AMD’s share of the PC market is dwarfed by Nvidia — Team Red holds less than 15 percent of the market according to the Steam Hardware Survey. But there’s very little difference between a modern PC and a modern game console, and AMD’s overall market share figures look considerably different when you factor in sales of the Xbox One and PS4. If you build your games for more than one platform, you’ve got to have some familiarity with AMD’s GCN. This works to Google’s advantage, even if Stadia games are developed natively for the platform.

Ryzen doesn’t have the same built-up market share. While it’s been widely assumed that next-generation consoles from Sony and Microsoft will use AMD CPUs, the CPU inside the Xbox and PS4 families is based on AMD’s low-power Jaguar mobile chip. Ryzen’s overall gaming performance has reached parity with Intel, but if you wanted to pick the CPU solution that represented the gold standard for gaming over the past decade, Intel wins that comparison. Developers are also more likely to be familiar with Intel microarchitectures. None of this is to say that Ryzen represents a poor choice for gaming — it doesn’t — but AMD has a distinct edge in the GPU space related to its overall gaming market share that it can’t leverage in CPUs.

It’s not clear why Google played coy regarding its hardware partners at the initial Stadia launch. The company may have been finalizing partner details down to the wire, or be trying to avoid a discussion of specs and performance in favor of marketing the idea of Stadia as a service right now. Some tech companies prefer not to disclose their hardware specs at all. Both Apple and Microsoft refuse to name the model numbers of the CPUs they ship in their own hardware, as if obfuscating important information represents some kind of good. It’s also possible that Google intends to deploy both AMD and Intel hardware as it sees fit, and doesn’t want to deal with customers who think variance in performance is somehow related to whether they are using an “Intel” instance or an “AMD” instance for their game streaming.

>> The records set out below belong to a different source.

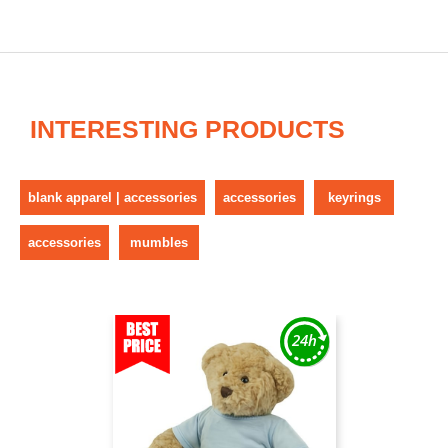
INTERESTING PRODUCTS
blank apparel | accessories
accessories
keyrings
accessories
mumbles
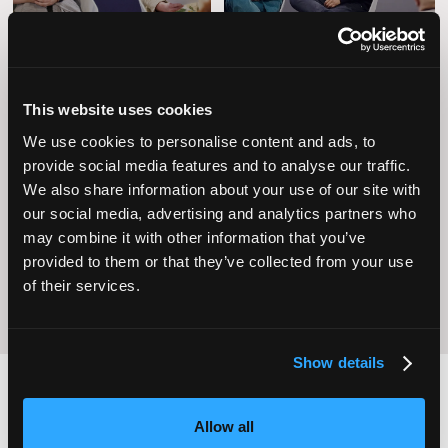
This website uses cookies
We use cookies to personalise content and ads, to
provide social media features and to analyse our traffic.
Operational
Home Care
We also share information about your use of our site with
Excellence
our social media, advertising and analytics partners who
may combine it with other information that you’ve
provided to them or that they’ve collected from your use
of their services.
Show details
Allow all
2,000
100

Overall opinions on Stadia thus far have been mixed. There’s a chance it could boost gaming fidelity by allowing for multi-GPU configurations to be used in enterprise settings, where the heat and noise of stacks of cards would be a non-issue. All of this depends on Google being able to overcome issues with latency and irregular performance that have hampered other video game streaming services, however. There are also concerns about what we’d lose with Stadia — a game service that essentially locks all game code away, preventing modding and exploration, and with some significant implications for video game history preservation. Even if you firmly believe in streaming, it’s not clear that Google is going to be the company to break into this space when facing off against the likes of Sony, Microsoft, and Nvidia, all of whom have more direct experience in the space or build custom hardware to enable it.